## Work to complete
Update the rows from the line containing "Image attached. I" down to the line containing "<item>colon</item>?", both included, by replacing "Render" with "Output" and leaving everything else unchanged.

##### Provided information #####

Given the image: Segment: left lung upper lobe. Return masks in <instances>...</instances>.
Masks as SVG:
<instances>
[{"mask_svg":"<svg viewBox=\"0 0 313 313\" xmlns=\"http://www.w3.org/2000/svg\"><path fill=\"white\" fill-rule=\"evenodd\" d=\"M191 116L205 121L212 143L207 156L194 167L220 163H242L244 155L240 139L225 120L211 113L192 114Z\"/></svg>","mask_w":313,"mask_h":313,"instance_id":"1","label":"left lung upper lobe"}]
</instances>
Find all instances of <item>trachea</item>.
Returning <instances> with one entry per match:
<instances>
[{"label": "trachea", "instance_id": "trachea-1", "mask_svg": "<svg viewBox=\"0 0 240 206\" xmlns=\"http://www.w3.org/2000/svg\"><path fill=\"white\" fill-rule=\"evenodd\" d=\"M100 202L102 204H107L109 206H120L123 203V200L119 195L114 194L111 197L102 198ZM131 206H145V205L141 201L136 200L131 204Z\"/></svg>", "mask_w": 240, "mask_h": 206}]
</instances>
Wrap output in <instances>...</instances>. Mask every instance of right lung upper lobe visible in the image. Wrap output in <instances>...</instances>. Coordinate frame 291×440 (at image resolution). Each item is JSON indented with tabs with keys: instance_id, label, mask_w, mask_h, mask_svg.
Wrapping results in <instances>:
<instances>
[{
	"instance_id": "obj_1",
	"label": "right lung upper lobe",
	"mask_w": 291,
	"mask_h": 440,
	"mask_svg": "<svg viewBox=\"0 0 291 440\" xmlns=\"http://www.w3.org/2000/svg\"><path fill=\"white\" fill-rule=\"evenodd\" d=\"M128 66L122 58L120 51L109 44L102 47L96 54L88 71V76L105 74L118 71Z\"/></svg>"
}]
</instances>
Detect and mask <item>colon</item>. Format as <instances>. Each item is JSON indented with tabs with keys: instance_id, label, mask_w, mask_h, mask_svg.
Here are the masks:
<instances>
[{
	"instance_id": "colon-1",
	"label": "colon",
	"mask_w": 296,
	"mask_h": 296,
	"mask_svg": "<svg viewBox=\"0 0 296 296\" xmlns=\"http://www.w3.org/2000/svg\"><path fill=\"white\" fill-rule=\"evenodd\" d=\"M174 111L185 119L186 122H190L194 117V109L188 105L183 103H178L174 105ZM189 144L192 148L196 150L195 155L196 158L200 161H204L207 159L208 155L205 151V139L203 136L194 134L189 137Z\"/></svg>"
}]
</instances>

#####
##### Provided information #####

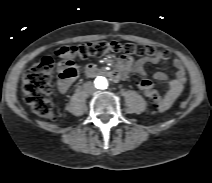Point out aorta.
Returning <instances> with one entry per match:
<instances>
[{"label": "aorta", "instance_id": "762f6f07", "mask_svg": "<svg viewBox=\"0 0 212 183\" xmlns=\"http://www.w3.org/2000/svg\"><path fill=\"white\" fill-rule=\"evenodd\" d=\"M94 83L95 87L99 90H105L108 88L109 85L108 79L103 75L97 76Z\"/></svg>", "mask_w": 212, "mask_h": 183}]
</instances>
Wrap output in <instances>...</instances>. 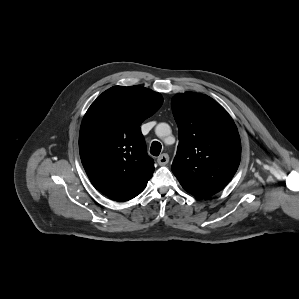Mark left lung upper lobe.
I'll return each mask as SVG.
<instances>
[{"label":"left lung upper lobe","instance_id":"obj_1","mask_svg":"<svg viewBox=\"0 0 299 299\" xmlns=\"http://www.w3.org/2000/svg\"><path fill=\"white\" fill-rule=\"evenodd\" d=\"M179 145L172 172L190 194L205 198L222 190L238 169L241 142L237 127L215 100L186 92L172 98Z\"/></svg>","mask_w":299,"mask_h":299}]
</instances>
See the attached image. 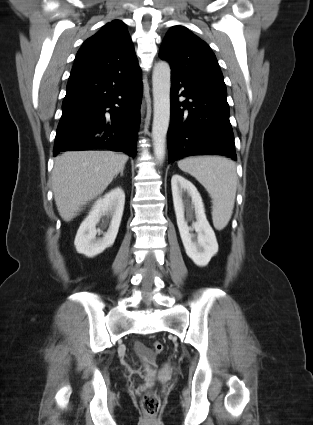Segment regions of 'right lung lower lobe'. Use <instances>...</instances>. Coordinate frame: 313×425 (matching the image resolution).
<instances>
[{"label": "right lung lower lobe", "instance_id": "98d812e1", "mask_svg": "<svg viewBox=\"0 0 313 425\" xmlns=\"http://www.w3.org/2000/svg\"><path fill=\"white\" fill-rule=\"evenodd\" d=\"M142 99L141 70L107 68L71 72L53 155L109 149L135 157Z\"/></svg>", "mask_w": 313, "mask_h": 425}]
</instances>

#####
##### Provided information #####

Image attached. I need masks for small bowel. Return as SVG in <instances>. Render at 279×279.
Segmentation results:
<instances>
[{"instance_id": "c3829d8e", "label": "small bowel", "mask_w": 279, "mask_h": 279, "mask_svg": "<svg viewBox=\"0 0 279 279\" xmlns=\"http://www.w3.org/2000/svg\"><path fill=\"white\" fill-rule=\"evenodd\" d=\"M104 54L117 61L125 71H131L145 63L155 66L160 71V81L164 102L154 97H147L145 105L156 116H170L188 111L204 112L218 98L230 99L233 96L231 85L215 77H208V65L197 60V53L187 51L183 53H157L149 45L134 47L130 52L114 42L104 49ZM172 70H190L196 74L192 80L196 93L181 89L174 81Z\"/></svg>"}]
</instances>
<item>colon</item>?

#####

## Exercise solution
Image attached. I need masks for small bowel. Return as SVG in <instances>. Output at 279×279.
Segmentation results:
<instances>
[{"instance_id": "c3829d8e", "label": "small bowel", "mask_w": 279, "mask_h": 279, "mask_svg": "<svg viewBox=\"0 0 279 279\" xmlns=\"http://www.w3.org/2000/svg\"><path fill=\"white\" fill-rule=\"evenodd\" d=\"M104 54L117 61L125 71H131L145 63L155 66L160 71V81L164 102L154 97H147L145 105L156 116H170L188 111L204 112L218 98L230 99L233 96L231 85L215 77H208V65L197 60V53L187 51L183 53H157L149 45L134 47L130 52L114 42L104 49ZM172 70H190L196 74L192 80L196 93L181 89L174 81Z\"/></svg>"}]
</instances>
<item>colon</item>?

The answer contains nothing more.